### Directions for this task
Using the records below, locate all lines containing "lenf" and return them.

[Records excerpted from a collection]
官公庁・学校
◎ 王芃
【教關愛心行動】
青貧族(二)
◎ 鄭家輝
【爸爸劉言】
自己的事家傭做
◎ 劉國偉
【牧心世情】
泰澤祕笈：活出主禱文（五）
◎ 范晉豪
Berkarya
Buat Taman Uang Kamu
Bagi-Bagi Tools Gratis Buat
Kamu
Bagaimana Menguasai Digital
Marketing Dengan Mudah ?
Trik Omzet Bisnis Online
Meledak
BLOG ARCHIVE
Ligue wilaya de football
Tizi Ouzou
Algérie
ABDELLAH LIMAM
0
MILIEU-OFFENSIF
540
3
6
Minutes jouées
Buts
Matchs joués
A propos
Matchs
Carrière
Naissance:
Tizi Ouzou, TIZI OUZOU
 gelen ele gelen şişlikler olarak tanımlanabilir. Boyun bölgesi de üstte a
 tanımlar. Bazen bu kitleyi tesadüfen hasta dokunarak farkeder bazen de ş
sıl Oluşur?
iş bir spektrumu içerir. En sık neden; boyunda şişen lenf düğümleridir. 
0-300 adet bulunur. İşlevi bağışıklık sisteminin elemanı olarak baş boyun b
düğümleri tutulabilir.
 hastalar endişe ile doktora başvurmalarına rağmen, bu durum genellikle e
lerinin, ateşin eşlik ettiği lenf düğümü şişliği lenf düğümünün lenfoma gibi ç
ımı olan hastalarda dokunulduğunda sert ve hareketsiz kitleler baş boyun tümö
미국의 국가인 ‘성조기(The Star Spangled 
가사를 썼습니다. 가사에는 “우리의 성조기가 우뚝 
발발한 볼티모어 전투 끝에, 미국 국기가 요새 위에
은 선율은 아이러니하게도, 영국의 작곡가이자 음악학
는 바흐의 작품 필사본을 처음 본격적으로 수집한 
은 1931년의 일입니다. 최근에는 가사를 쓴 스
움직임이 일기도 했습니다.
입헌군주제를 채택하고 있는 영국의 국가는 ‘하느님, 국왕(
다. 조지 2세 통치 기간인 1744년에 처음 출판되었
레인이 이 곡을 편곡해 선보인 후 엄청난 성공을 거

### Task output
iş bir spektrumu içerir. En sık neden; boyunda şişen lenf düğümleridir. 
lerinin, ateşin eşlik ettiği lenf düğümü şişliği lenf düğümünün lenfoma gibi ç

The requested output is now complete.